I am about to go and find Reda to report my lack of success when I sense eyes upon me. I turn… and a head pops up from the floor of the parrot cage.
‘Gabriel!’
The cage door is closed, though not latched. It appears he took refuge in here and has – quite literally – been lying low. I reach in and stroke the top of his head with a finger and he pushes against me in what I like to interpret as affection. When I lay out on the cage floor all the peanuts in my pockets he casts a sardonic look at me in case this bounty is some sort of mistake then covers them with his huge feet and gathers them into his body, like young.

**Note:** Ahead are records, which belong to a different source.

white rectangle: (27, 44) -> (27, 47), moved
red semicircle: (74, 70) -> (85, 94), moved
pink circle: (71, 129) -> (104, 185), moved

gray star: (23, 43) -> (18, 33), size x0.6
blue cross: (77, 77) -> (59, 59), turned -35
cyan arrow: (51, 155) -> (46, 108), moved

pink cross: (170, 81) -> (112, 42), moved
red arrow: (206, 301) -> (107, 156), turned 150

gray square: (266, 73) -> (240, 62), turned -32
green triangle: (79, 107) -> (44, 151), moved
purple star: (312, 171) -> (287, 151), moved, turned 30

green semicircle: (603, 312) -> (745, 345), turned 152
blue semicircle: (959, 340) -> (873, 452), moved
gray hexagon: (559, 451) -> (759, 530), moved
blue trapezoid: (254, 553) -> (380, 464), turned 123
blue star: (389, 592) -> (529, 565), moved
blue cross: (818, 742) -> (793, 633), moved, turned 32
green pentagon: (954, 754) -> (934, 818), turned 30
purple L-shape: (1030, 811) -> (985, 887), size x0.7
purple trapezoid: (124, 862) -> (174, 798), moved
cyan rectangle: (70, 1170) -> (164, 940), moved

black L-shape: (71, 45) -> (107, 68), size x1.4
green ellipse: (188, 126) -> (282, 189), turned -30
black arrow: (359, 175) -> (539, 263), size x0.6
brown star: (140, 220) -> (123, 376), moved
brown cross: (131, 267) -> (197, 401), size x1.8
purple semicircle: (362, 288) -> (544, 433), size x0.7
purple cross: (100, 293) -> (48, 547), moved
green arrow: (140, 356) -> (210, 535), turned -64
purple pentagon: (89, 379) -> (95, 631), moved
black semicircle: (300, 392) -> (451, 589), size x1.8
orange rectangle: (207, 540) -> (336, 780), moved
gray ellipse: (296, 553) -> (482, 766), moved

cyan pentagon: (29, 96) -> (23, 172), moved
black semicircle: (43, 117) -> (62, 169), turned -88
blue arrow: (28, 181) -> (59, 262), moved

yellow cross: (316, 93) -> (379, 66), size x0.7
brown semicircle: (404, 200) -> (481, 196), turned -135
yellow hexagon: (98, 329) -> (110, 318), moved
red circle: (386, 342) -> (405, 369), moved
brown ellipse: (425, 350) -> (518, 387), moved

Little peanut eggs waiting to be hatched. Relief bursts out of me in a torrent of laughter.
‘Reda! Reda!’
He comes at a run, as if I sounded hysterical, which isn’t completely surprising. ‘Djibril, Djibril, you monster,’ he chides the bird, then touches a hand to his heart and says softly, ‘Alhemdullilah.’
‘Alhemdullilah,’ echoes the bird piously, then he bends his head, cracks another peanut wide and attacks the contents with alacrity.
‘Nothing much wrong with him,’ says Reda, grinning.
*
The police arrive with remarkable speed, two of them in uniform: one very young and looking rather unshaven, the other a dark-eyed Cornishwoman in her thirties, who removes her chequer-banded hat and briskly shows me her ID card. They look around the tranquil house, bemused, after the drama of the call received to roust them at the crack of dawn and the urgent scramble to get to this remote spot from wherever they are stationed.
We explain who we are and how we came to be present in someone else’s house and how my ex had turned up and tried to make off with valuables and been threatening when we tried to stop him; I show them the bruises and the cut on my neck, and then take them down to the cellar where we had shut him in, with its fallen shelves and dust and detritus. Reda takes the policeman down into the cove and shows him the tunnel choked with landslip, and the skull. The lad looks wide-eyed upon his return and accepts a cup of coffee with some gratitude.